KODE ETIK PROFESI
Manfaat Kode Etik Profesi
Munro dalam Peter W.F.Davies
(1997:97-106), menegaskan, sekurang-kurangnya terdapat empat manfaat kode etik
profesi.
1.
Kode etik profesi
dapat meningkatkan kredibilitas korporasi atau perusahaan. Adanya kode etik
profesi, secara internal mengikat semua pihak dengan norma-norma moral yang
sama sehingga akan mempermudah pimpinan untuk mengambil keputusan dan kebijakan
yang sama untuk kasus-kasus sejenis. Hal ini dengan sendirinya akan
meningkatkan kredibilitas perusahaan baik secara internal maupun eksternal.
2.
Kode etik profesi
menyediakan kemungkinan untuk mengatur dirinya sendiri, bagi sebuah korporasi
dan bisnis-bisnis pada umumnya. Pada aras ini, kode etik profesi dapat
mendewasakan sebuah korporasi dalam arti kode etik profesi dapat membantu semua
yang terlibat secara internal dalm korporasi itu untuk meminimalisir
ketimpangan-ketimpangan yang biasanya terjadi pada masa sebelum ada kode etik
profesi. Pada tataran kongret, hadirnya kode etik profesi dapat meminimalisir
campur tangan pemerintah khususnya dalam ikatannnya dengan kasus-kasus
ketenagakerjaan dan prosedur perdagangan.
3.
Kode etik profesi
dapat menjadi alat atau sarana untuk menilai dan mengapresiasi tanggung jawab
sosial perusahaan. Dari segi efisiensi, rumusan dalam kode etik profesi
mengenai tanggung jawab sosial perusahaan hendaknya tidak terlalu umum.

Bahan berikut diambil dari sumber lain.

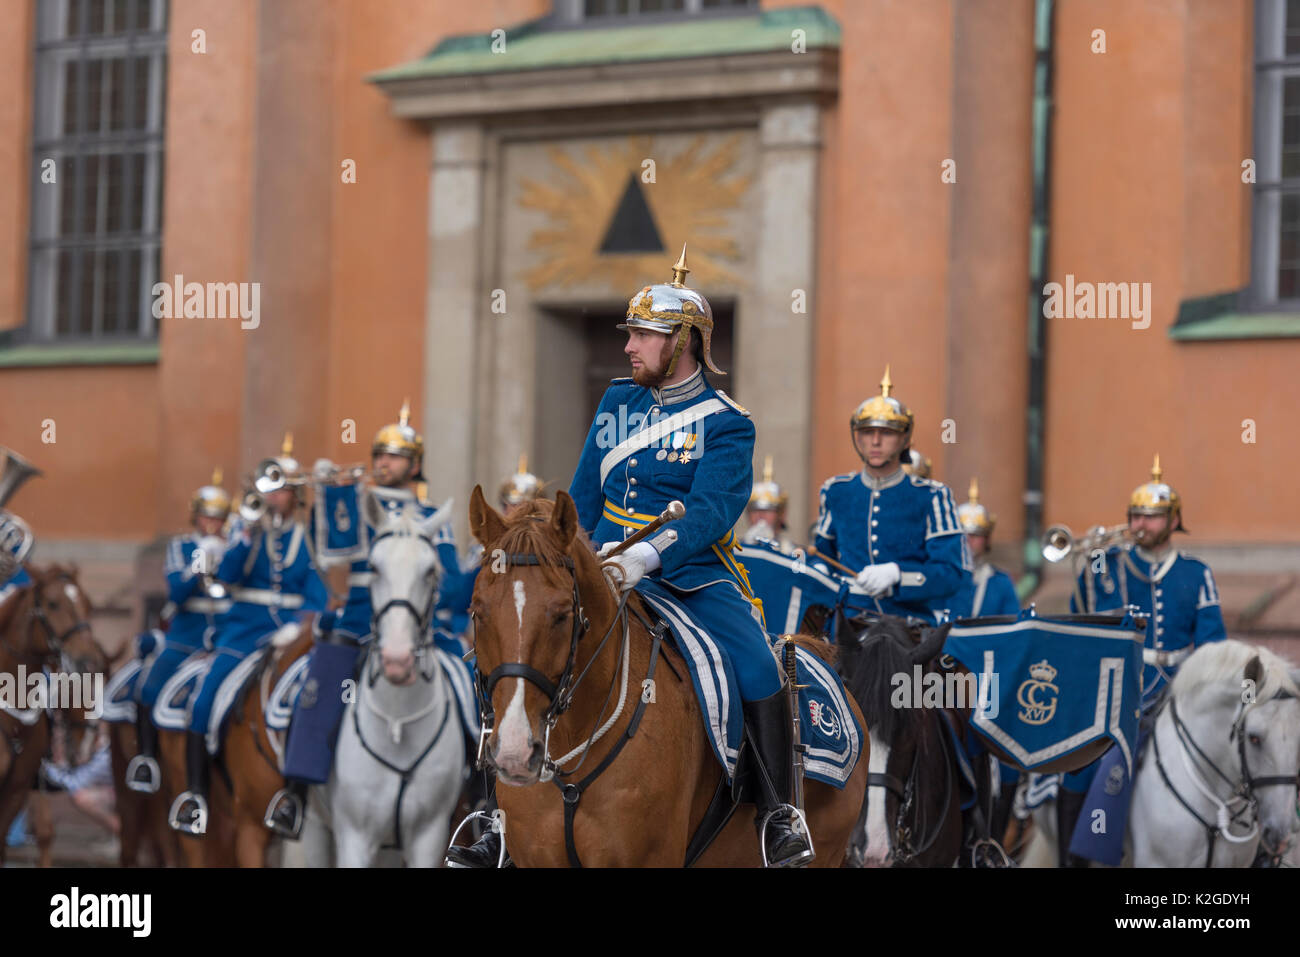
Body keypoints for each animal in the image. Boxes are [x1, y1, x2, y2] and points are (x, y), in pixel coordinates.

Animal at [308, 494, 462, 868]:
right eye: (374, 568)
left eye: (431, 571)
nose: (397, 660)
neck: (397, 722)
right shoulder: (354, 837)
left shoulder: (428, 836)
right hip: (315, 826)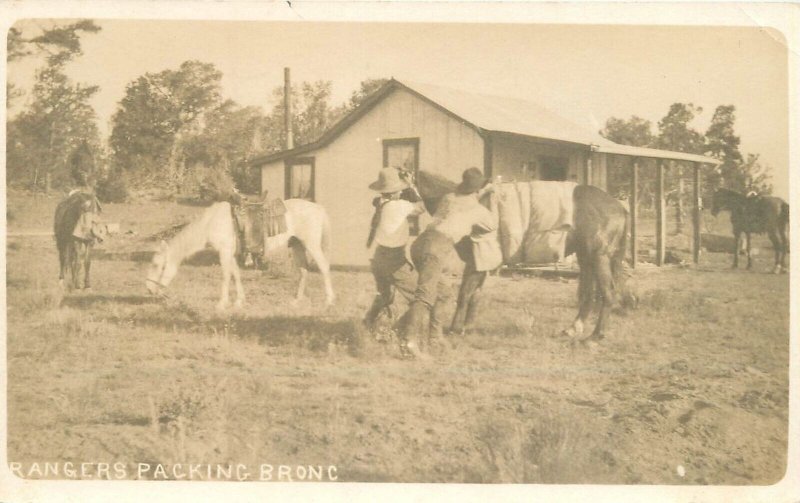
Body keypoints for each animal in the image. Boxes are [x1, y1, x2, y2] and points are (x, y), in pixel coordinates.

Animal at [147, 199, 334, 310]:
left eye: (158, 265)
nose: (149, 289)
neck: (211, 223)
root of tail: (318, 207)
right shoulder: (230, 254)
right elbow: (235, 274)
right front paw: (239, 301)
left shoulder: (224, 252)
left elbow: (225, 276)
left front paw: (222, 303)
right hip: (297, 246)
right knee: (303, 271)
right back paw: (297, 301)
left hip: (311, 245)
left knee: (324, 267)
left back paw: (329, 300)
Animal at [416, 172, 636, 342]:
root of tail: (620, 207)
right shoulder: (481, 264)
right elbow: (474, 295)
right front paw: (466, 327)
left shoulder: (476, 262)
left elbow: (464, 294)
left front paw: (455, 329)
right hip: (586, 258)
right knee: (589, 294)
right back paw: (574, 329)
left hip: (599, 257)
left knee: (608, 293)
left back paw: (595, 336)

Sebaliknya, harus disertai dengan keterangan yang cukup agar menghindarkan
korporasi atau perusahaan dari kecenderungan untuk melaksankan tanggung jawab
sosial hanya pada tataran minmal.
4.
Kode etik profesi
merupakan alat yang ampuh untuk menghilangkan hal-hal yang belum jelas
menyangkut norma-norma moral, khususnya ketika terjadi konflik nilai, misalnya
menerima dan mempekerjakan seorang ibu yang telah berusia 60 tahun dengan
alasan inu itu tidak memiliki siapa-siapa lagi yang dapat menjadi sandaran
hidupnya. Menurut ketentuan perundang-undangan di bidang ketenagakerjaan, tentu
perusahaan tidak diperkenankan mempekerjakan ibu tersebut. Namun, apakah
seorang pengusaha boleh menerima dan mempekerjakan
ibu tersebut atas dasar empati dan ibadah? Apakah pebisnis atau pengusaha dapat
menerima dan pekerjakan ibu tersebut atas nama kepedulian moral?

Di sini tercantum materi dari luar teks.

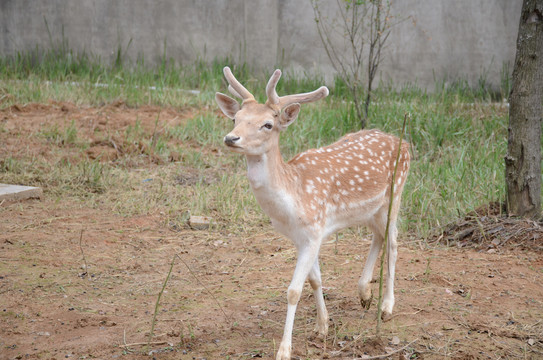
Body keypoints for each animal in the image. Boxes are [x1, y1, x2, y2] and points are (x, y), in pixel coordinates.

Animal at [215, 67, 410, 360]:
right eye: (236, 118)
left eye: (267, 124)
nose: (231, 138)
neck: (293, 197)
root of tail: (405, 143)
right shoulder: (303, 237)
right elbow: (315, 281)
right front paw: (322, 327)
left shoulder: (314, 230)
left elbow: (294, 291)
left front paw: (284, 350)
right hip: (370, 210)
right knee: (378, 236)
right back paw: (364, 294)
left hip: (395, 194)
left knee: (394, 243)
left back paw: (386, 307)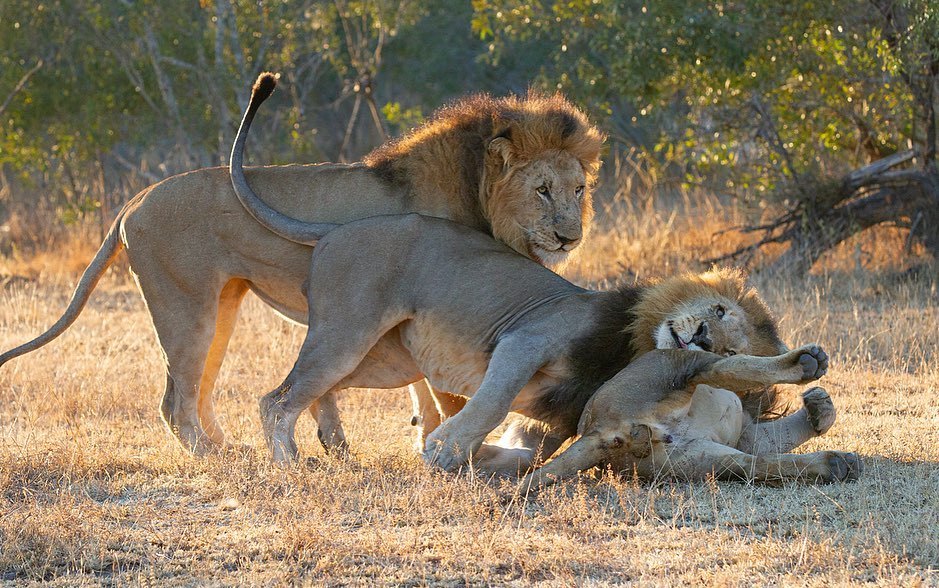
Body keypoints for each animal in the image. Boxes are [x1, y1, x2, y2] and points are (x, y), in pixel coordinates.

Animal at [0, 71, 604, 452]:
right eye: (543, 190)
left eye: (578, 189)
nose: (569, 237)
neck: (476, 190)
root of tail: (135, 200)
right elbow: (439, 394)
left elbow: (405, 393)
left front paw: (347, 442)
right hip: (185, 308)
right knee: (175, 401)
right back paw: (218, 458)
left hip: (223, 306)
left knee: (199, 389)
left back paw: (231, 447)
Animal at [237, 211, 860, 482]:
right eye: (720, 312)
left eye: (729, 328)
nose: (705, 333)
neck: (633, 334)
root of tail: (336, 229)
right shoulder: (524, 340)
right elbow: (489, 406)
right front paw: (444, 450)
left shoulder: (553, 416)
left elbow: (523, 447)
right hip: (352, 334)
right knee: (277, 400)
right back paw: (293, 467)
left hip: (382, 358)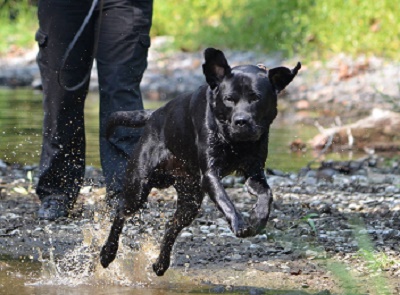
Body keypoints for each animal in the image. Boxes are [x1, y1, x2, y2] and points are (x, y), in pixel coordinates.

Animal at [100, 47, 300, 276]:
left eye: (256, 98)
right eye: (229, 99)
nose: (241, 122)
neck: (234, 142)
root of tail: (155, 113)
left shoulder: (255, 173)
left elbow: (267, 194)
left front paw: (258, 219)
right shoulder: (211, 174)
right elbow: (225, 199)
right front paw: (238, 223)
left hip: (190, 202)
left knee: (172, 226)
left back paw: (160, 264)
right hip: (138, 187)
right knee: (121, 212)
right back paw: (107, 253)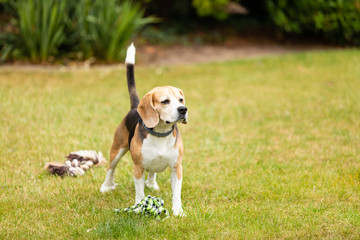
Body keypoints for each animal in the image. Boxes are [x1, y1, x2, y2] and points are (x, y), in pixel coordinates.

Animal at [100, 44, 187, 217]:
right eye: (165, 101)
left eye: (181, 100)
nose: (183, 109)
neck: (160, 134)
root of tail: (135, 107)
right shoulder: (138, 168)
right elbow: (139, 193)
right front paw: (140, 207)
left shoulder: (176, 167)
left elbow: (176, 193)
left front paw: (178, 211)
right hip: (117, 150)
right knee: (110, 169)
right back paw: (106, 186)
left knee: (152, 171)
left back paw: (152, 184)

Jawaban atas persoalan di atas merupakan wilayah virtue ethics atau etika
keutamaan, bukan etika profesi. Pada tataran virtue ethics atau etika
keutamaan, pengusaha memiliki kewajiban moral untuk membantu sesama yang patut
dibantu. Alasannya semata-mata urusan moral. Sebagai makhluk yang bermoral,
manusia wajib membantu sesamanya yang menderita apalagi seorang tua yang tidak
memiliki siapa-siapa sebagai sandaran hidup. Dengan demikian, para tataran
moral pebisnis atau penguasaha wajib membantu orang tersebut dalam posisinya
sebagai manusia yang baik, bukan sebagai seorang pebisnis yang baik. Refleksi
kritis atau etika akan memapukannya untuk membuat pertimbangan-pertimbangan
kritis dan mengambil langkah yang tepat untuk membantu ibu tersebut, misalnya,
pengusaha dapat membantu ibu tersebut dengan memberikan pekerjaan yang tidak
secara langsung menyentuh atau berhubungan dengan perusahaan atau korporasinya.

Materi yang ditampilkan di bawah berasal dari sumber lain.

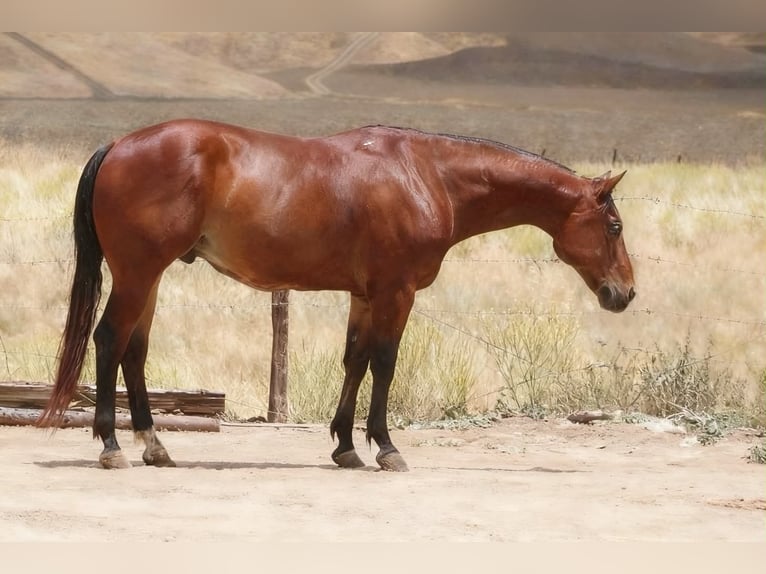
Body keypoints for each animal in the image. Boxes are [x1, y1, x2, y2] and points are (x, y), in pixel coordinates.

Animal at [37, 119, 635, 472]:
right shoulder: (396, 293)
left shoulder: (366, 296)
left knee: (134, 350)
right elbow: (385, 364)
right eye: (614, 227)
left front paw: (345, 446)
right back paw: (113, 446)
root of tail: (120, 144)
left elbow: (355, 361)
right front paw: (386, 448)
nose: (624, 294)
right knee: (109, 340)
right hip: (138, 273)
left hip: (150, 277)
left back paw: (155, 445)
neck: (427, 174)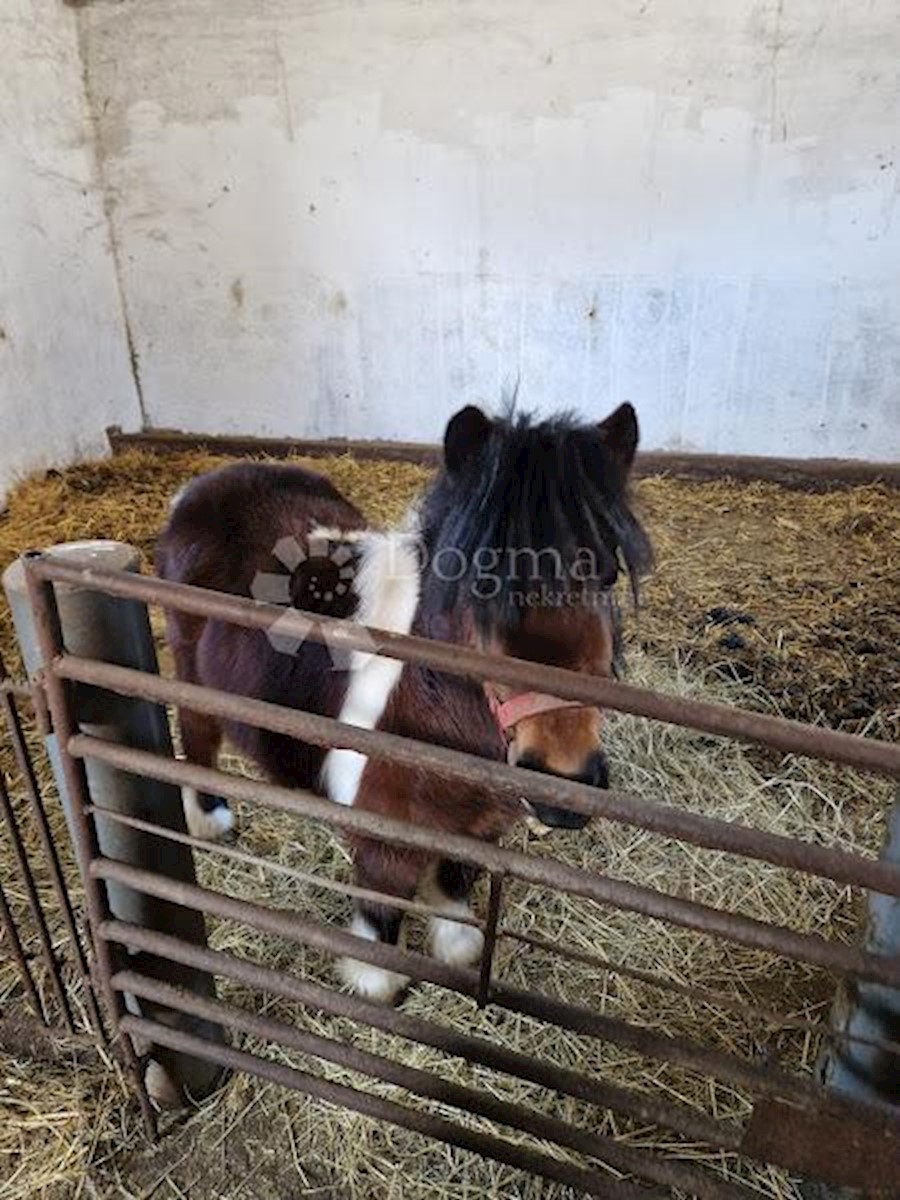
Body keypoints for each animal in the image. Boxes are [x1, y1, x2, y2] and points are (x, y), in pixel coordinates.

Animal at [153, 403, 648, 1003]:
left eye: (609, 573)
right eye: (483, 584)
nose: (565, 784)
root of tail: (202, 485)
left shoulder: (478, 829)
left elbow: (453, 895)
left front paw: (455, 947)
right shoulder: (383, 843)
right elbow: (382, 918)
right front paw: (377, 984)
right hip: (191, 674)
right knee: (199, 738)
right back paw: (210, 822)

Dengan menjadi pembantu di rumahnya dapat menjadi alternatif yang pas untuk
itu. Pada tataran ini, etika, khususnya kode etik profesional, dapat membantu
seorang pebisns mengambil langkah yang tepat ketika menghadapi konflik nilai
yang sering terjadi pada tataran praktis.
Keempat kriteria di atas jika diterapkan secara konsisten dan konsekuen
akan menjadi kode etik profesi yang berlaku efektif. Berlaku efektif di sini
sama sekali tidak berarti bahwa semua yang terkait melaksanakannya karena takut
di kenai sanksi atau karena terpaksa.